Pour la troisième et probablement la plus élaborée de toutes selon nos sources et aussi des médias marocains, provient de la société belge Carbonaphta, adossée au trader Baha Bastane Energy (BB Energy) basé à Dubaï. Elle est dirigée par Roger Houzel, fils du vétéran du négoce pétrolier Xavier Houzel, réputé pour ses entregents auprès des régimes moyen-orientaux et dans nombre d’opérations de raison d’Etat.

L’offre Carbonaphta propose de relancer rapidement les opérations par un transfert des dettes de la Samir dans une structure de défaisance.

« Cette offre de Carbonaphta est correcte et recevable juridiquement et en ordre avec des professionnels du pétrole et du gaz qui se disent intéressé par le raffinage », reconnaît un initié du dossier dans une déclaration à Maghreb Emergent.

La même source nous explique qu’une bonne vingtaine d’acquéreurs se sont présentés avec une offre de 2,5 milliards de dollars, ce qui correspond aux exigences du Tribunal, mais avec des lettres de banques qui se sont avérées fausses et non confirmées. « Ces repreneurs se sont évaporés dans la nature. Donc il n’y a eu aucune offre sérieuse à part celle de Carbonaphta », conclut-il.

Le redémarrage de la Samir n’arrange pas certains intérêts

Actuellement, la raffinerie est dans un très bon état selon les analystes, mais il faut en urgence procéder à des travaux de maintenance. « Des travaux que le tribunal ne peut pas engager car il ne dispose pas de financement », selon notre source.

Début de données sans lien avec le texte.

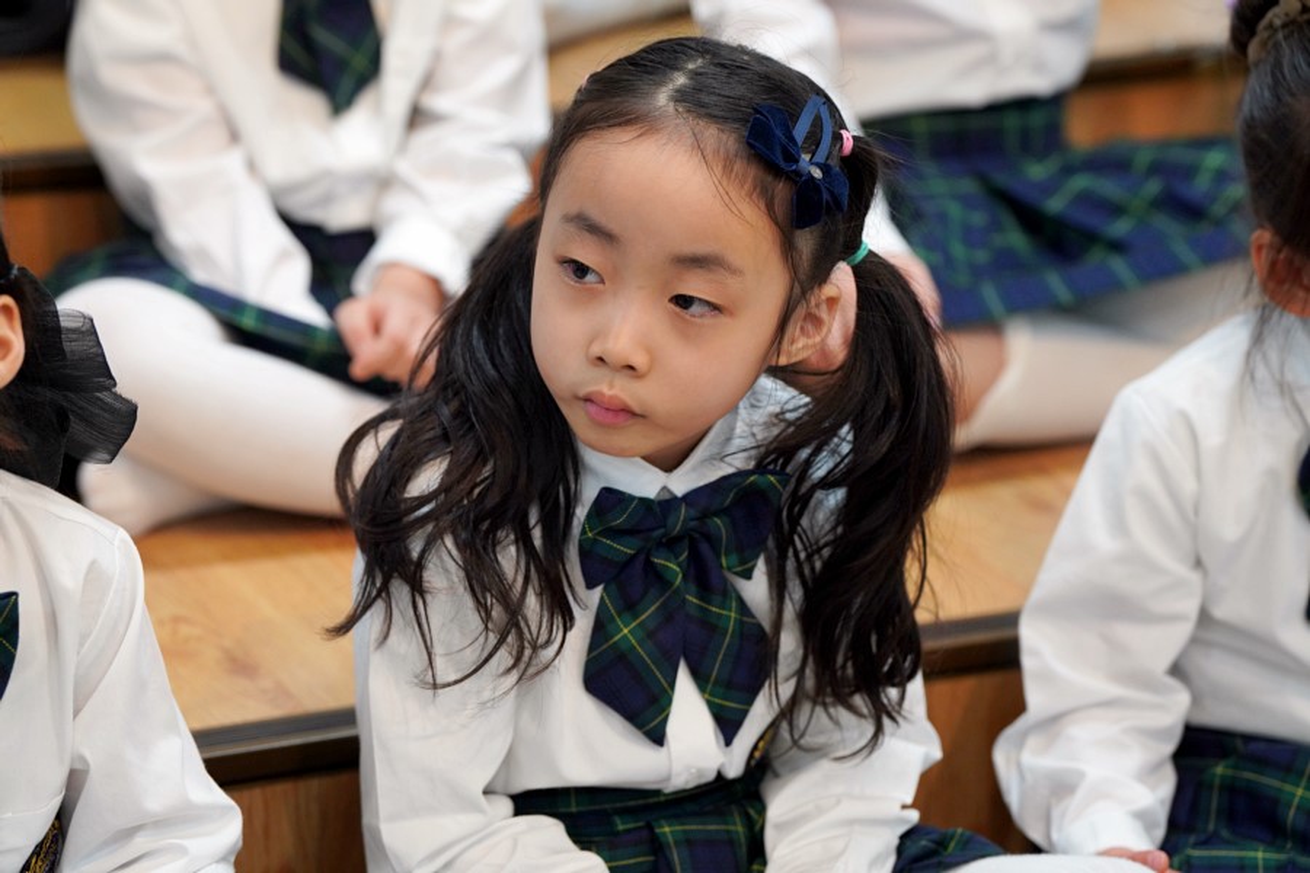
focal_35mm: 122
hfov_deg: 16.8
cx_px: 655
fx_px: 4439
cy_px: 436
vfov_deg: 11.2
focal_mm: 122
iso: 1600
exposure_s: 1/160
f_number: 4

D’autre part, il y a des assurances et des salaires à payer. Les salaires des mois derniers ont été payés par une filière de la raffinerie (100% de distribution), nous dit notre interlocuteur. Aussi, le personnel cadre de valeur qui, face à la situation de la Samir, est en train de quitter l’entreprise.

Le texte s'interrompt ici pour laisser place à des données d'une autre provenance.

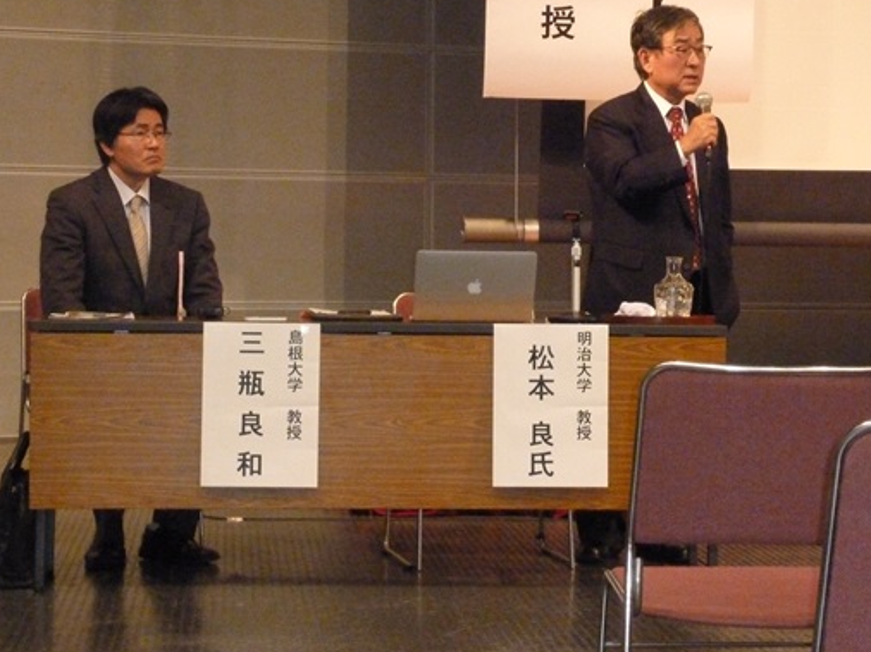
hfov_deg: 15.9
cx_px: 468
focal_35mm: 124
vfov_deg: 11.9
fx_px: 3119
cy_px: 249
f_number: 5.7
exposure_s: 1/50
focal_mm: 17.4
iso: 1000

Notre source va encore plus loin dans cette affaire en déclarant que le fond du problème de la Samir « est qu’il y a des gens au Maroc qui ne souhaitent pas que la raffinerie redémarre ». Il explique à ce propos que depuis 3 ans, les distributeurs de carburent ont eu à se réjouir de cette situation. « On parle de 3 milliards de dollars de gains au profit des distributeurs et cela sur le dos des contribuables », nous révèle notre source.

Il ajoute dans ce sens qu’un rapport sur le carburent parle d’une entente entre les distributeurs pour gagner d’importantes marges. « Ceci soulève le problème de l’existence d’un marché non régulé qui n’est pas contrôlé par les autorités », affirme notre source.

En ce moment, les propositions de reprises de la raffinerie notamment les plus convaincantes d’entre-elles, déposées sur le bureau du tribunal, « se retrouvent face à un mur, pas celui d’incompréhension mais d’austérité », affirme notre source.

Si ce fleuron de l’industrie marocaine ne trouve pas un repreneur, la raffinerie pourrait être démantelée et vendue comme de la vulgaire ferraille. Ce qui représente une grosse perte pour le Maroc, le Maghreb mais aussi pour l’Afrique tout entière.

Pour rappel, la raffinerie la Samir existe depuis 1990 et est passée en 1997 sous le contrôle du groupe saoudien Corral Pétroleur Holdings. Elle est située près du port pétrolier de Mohammédia, dans la plus grande zone industrielle des carburants au Maroc. Elle a été conçue pour traiter 1 250 000 tonnes de brut par an.